That Obama’s chief of staff Rahm Emanuel made $320,000 during a brief stint at Freddie Mac is well known. Back in the halcyon days, before it blew up, that was the place where a lot of Clinton-folk went to get rich.
But what might (not) surprise is that Emanuel was basically just there to collect a paycheck. He didn’t actually, you know, do anything. At least according to a Chicago Tribune report:
The board met no more than six times a year. Unlike most fellow directors, Emanuel was not assigned to any of the board’s working committees, according to company proxy statements. Immediately upon joining the board, Emanuel and other new directors qualified for $380,000 in stock and options plus a $20,000 annual fee, records indicate.

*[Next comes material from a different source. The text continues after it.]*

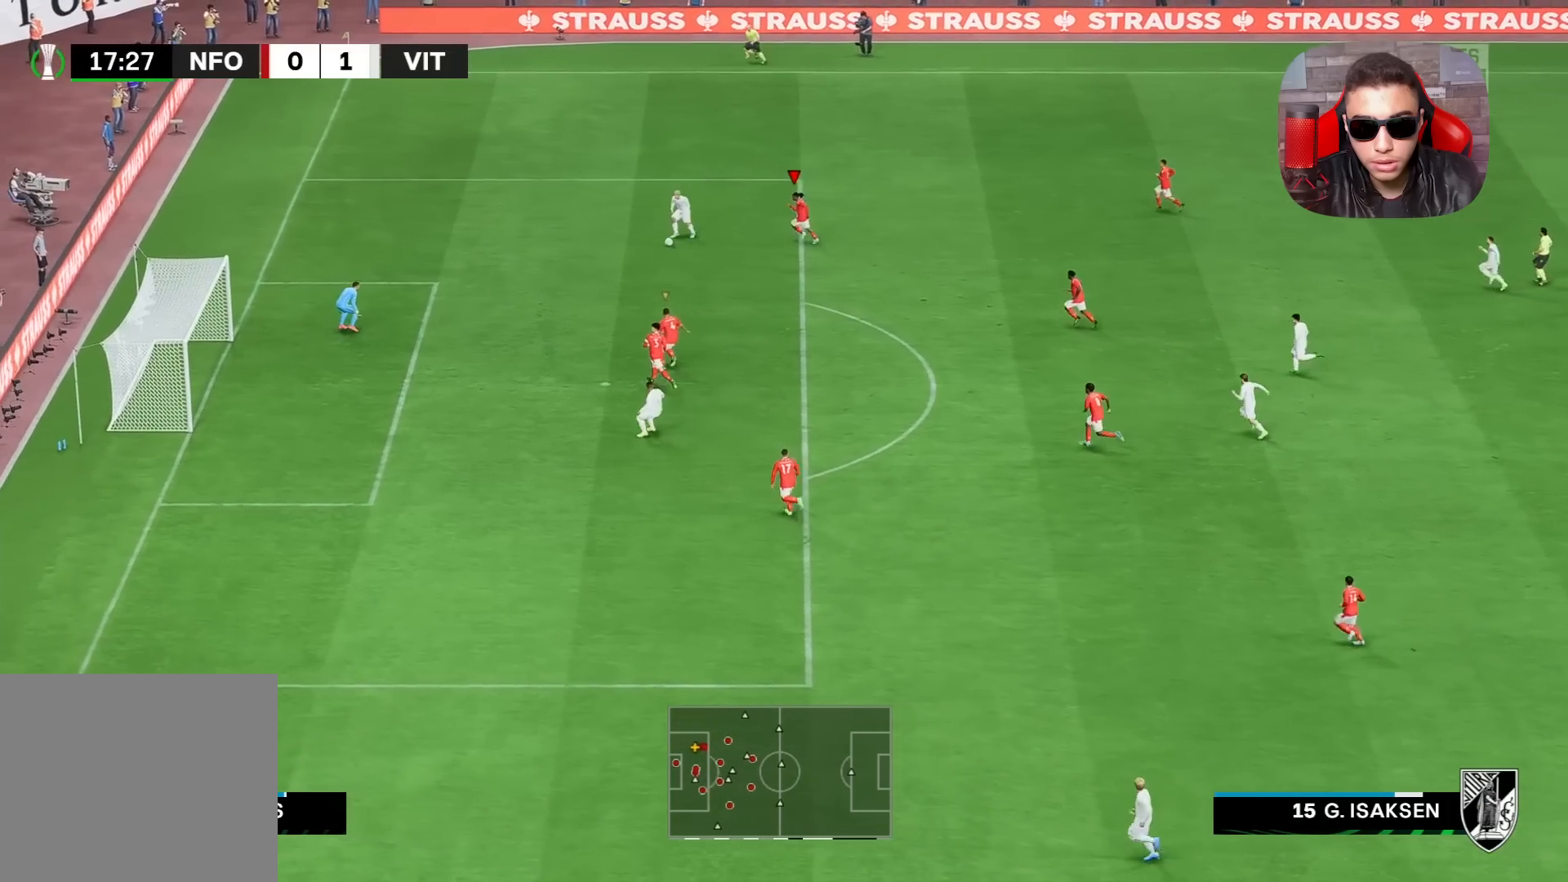
{"buttons": ["R1"], "left_stick": "up-left", "right_stick": "center", "events": [[100, "L1", "down"], [283, "L1", "up"]]}
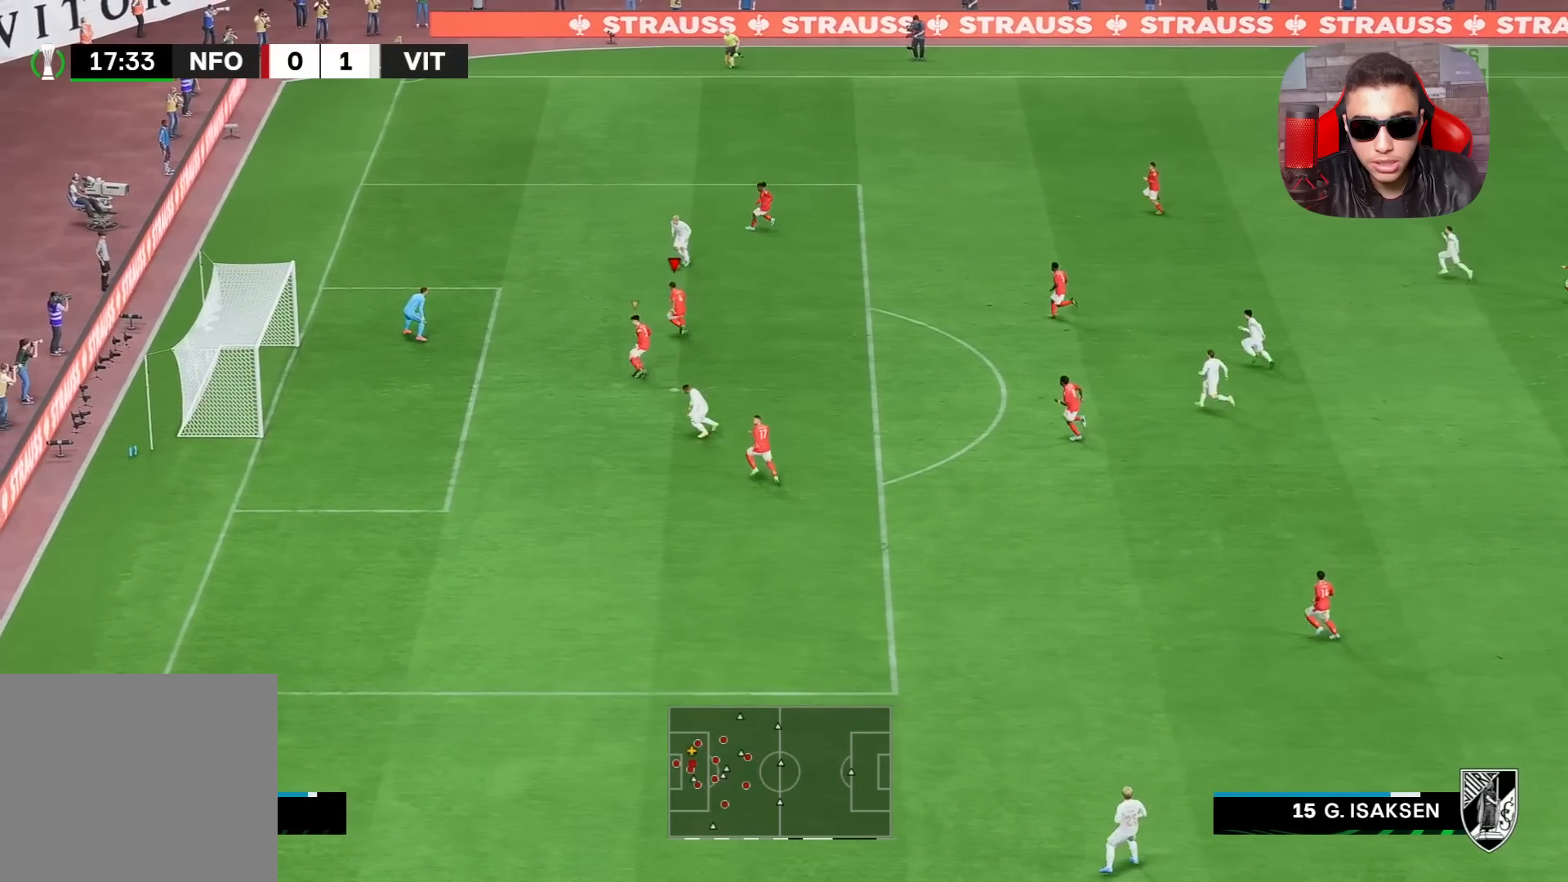
{"buttons": ["R1"], "left_stick": "up-left", "right_stick": "center", "events": [[233, "CIRCLE", "down"], [400, "CIRCLE", "up"]]}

On Emanuel’s watch, the board was told by executives of a plan to use accounting tricks to mislead shareholders about outsize profits the government-chartered firm was then reaping from risky investments. The goal was to push earnings onto the books in future years, ensuring that Freddie Mac would appear profitable on paper for years to come and helping maximise annual bonuses for company brass. Read the whole thing >
While AIG is the source of so much rage, you could make an argument that Fannie and Freddy are much more galling. Not only have they burned through as much bailout capital as AIG, they were the ultimate monarch-patronage institutions, places where the well-connected could get rich for doing nothing but ruin the economy with the implicit backing of the taxpayer.